Now, Ted has brought this huge experience to the Institute of Applied Neurosciences, (IAN) at MUSC, where he has taken up the post of Chief Operating Officer. “Along with the rest of the team at IAN, including our Chief Technology Officer Mark Semler, we’re able to offer heavy industry experience,” he explains. “It means that we are used to working in a way that is very business-oriented. We are used to working to deadlines, being accountable, and knowing when to agree that if a project is going nowhere, to kill it and move on.”

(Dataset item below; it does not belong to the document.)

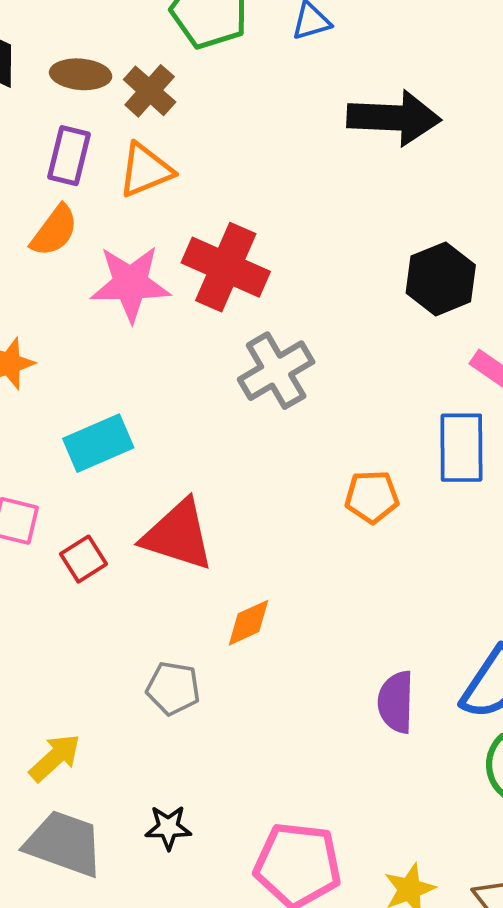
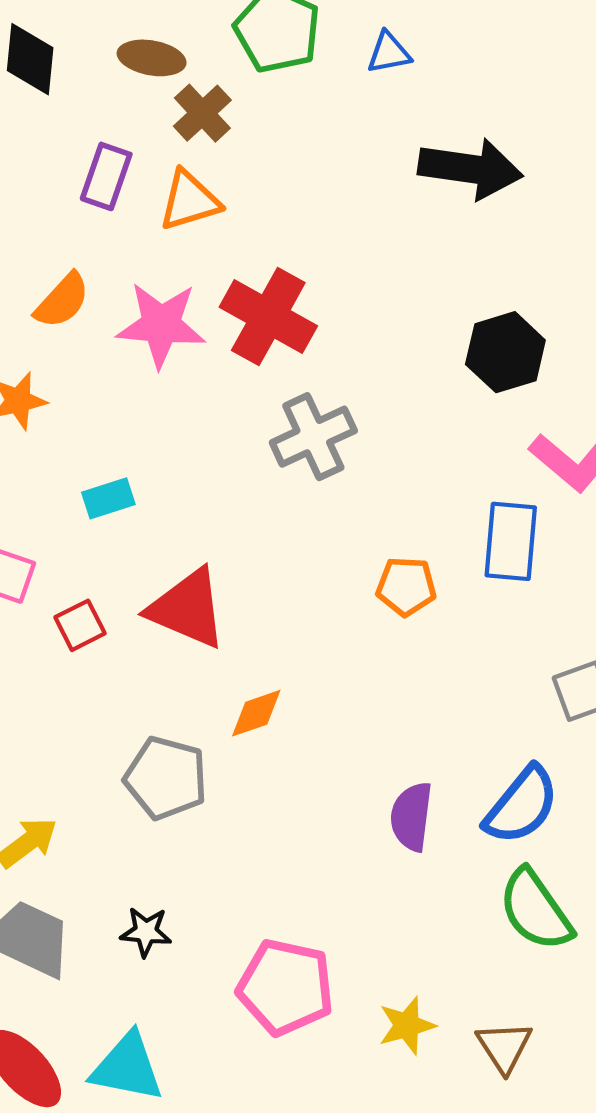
brown ellipse: (81, 74) -> (152, 58), moved
orange semicircle: (54, 231) -> (62, 301), moved
cyan rectangle: (98, 443) -> (108, 498), size x0.7
gray pentagon: (173, 688) -> (166, 778), size x1.4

IAN has been funded by seed money, but it hopes that it will quickly become self-sustaining by licensing out technologies and establishing milestone payments and royalty incomes. It has already taken steps in this direction, and in September licensed a novel, patented spine surgery product to Amendia, Inc, a leading provider of innovative medical devices used during spinal surgical procedures, based in Marietta, Georgia. Amendia acquired the exclusive worldwide rights to manufacture and sell Sinu-Lok™, a novel replacement for standard rod implants used in thoracolumbar spine surgery. Commenting at the time, Ted Bird said “This first license is a validation of our unique innovation incubator / technology accelerator model, demonstrating our ability to transform ideas into valuable healthcare products and make a difference in patients’ lives. We have reviewed over 100 invention disclosures over the past two and a half years and have activated eight projects, six of which are ready for commercial licensing.”
With this sort of success, IAN sees potential for expanding out beyond its current focus, exclusively on neuroscience technology, and to increase some of the work it currently undertakes for licensees, to develop their ideas with the help of IAN engineers.
“In fact MUSC already offers companies located locally in the Charleston area an incredible resource. So not only are they locating in an area where costs are competitive and it’s very easy to recruit, but they also have access to MUSC, where our unit at IAN, along with the MUSC technology transfer office – the Foundation for Research and Development, (FRD), offer fantastic potential for companies to establish themselves, carry out clinical trials and develop their products locally- and as a result, speed up the whole innovation and product development process.”